**Exercise:** A faithful transcript of every entry is required; pictures do not belong in it.

**Source records:**
- - -

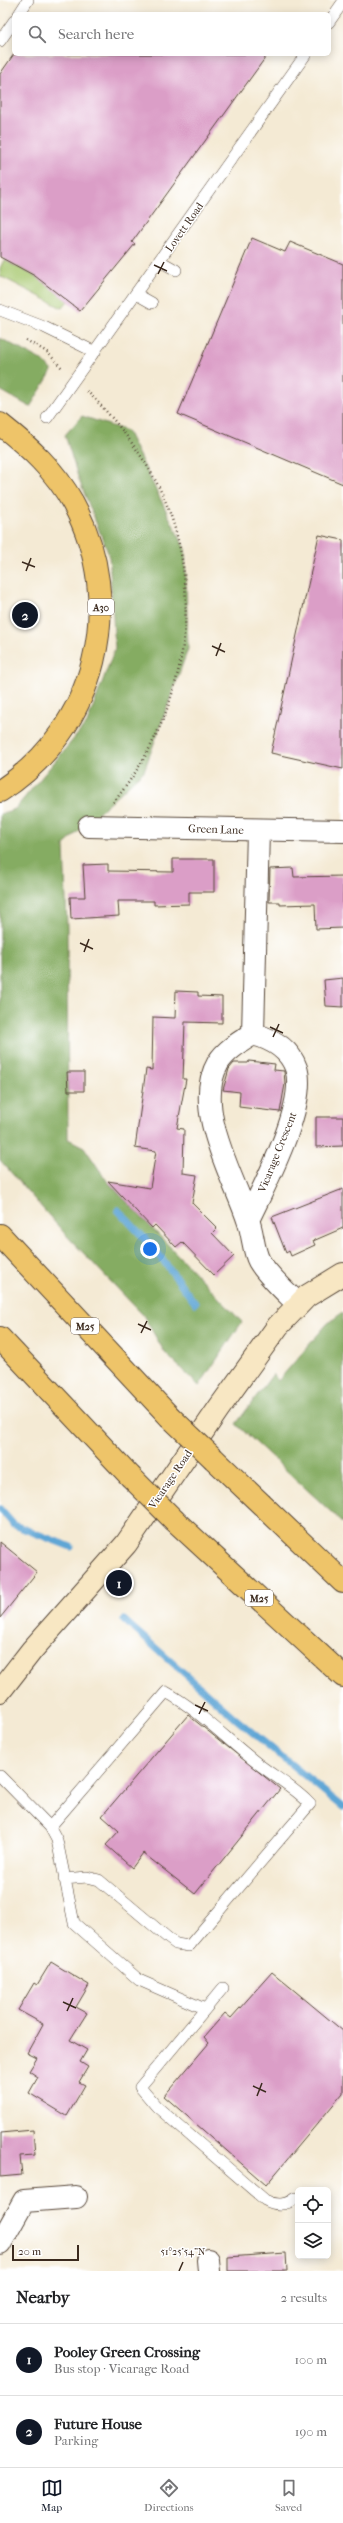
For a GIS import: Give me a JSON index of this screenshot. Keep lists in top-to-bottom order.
{
  "streets": {
    "main road": ["A30", "M25", "Vicarage Road"],
    "street": ["Green Lane", "Vicarage Crescent"],
    "lane": ["Lovett Road"]
  },
  "scale_bar": "20 m",
  "page": {
    "search": "Search here",
    "pins": ["2", "1"],
    "scale": "20 m",
    "heading": ["Nearby", "2 results"],
    "list": [
      {
        "mark": "1",
        "name": "Pooley Green Crossing",
        "note": "Bus stop · Vicarage Road",
        "value": "100 m"
      },
      {
        "mark": "2",
        "name": "Future House",
        "note": "Parking",
        "value": "190 m"
      }
    ],
    "nav": ["Map", "Directions", "Saved"]
  },
  "coordinates": ["51°25'54\"N"]
}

- - -

**Response area:**
For a GIS import: Give me a JSON index of this screenshot. Keep lists in top-to-bottom order.
{
  "streets": {
    "main road": ["A30", "M25", "Vicarage Road"],
    "street": ["Green Lane", "Vicarage Crescent"],
    "lane": ["Lovett Road"]
  },
  "scale_bar": "20 m",
  "page": {
    "search": "Search here",
    "pins": ["2", "1"],
    "scale": "20 m",
    "heading": ["Nearby", "2 results"],
    "list": [
      {
        "mark": "1",
        "name": "Pooley Green Crossing",
        "note": "Bus stop · Vicarage Road",
        "value": "100 m"
      },
      {
        "mark": "2",
        "name": "Future House",
        "note": "Parking",
        "value": "190 m"
      }
    ],
    "nav": ["Map", "Directions", "Saved"]
  },
  "coordinates": ["51°25'54\"N"]
}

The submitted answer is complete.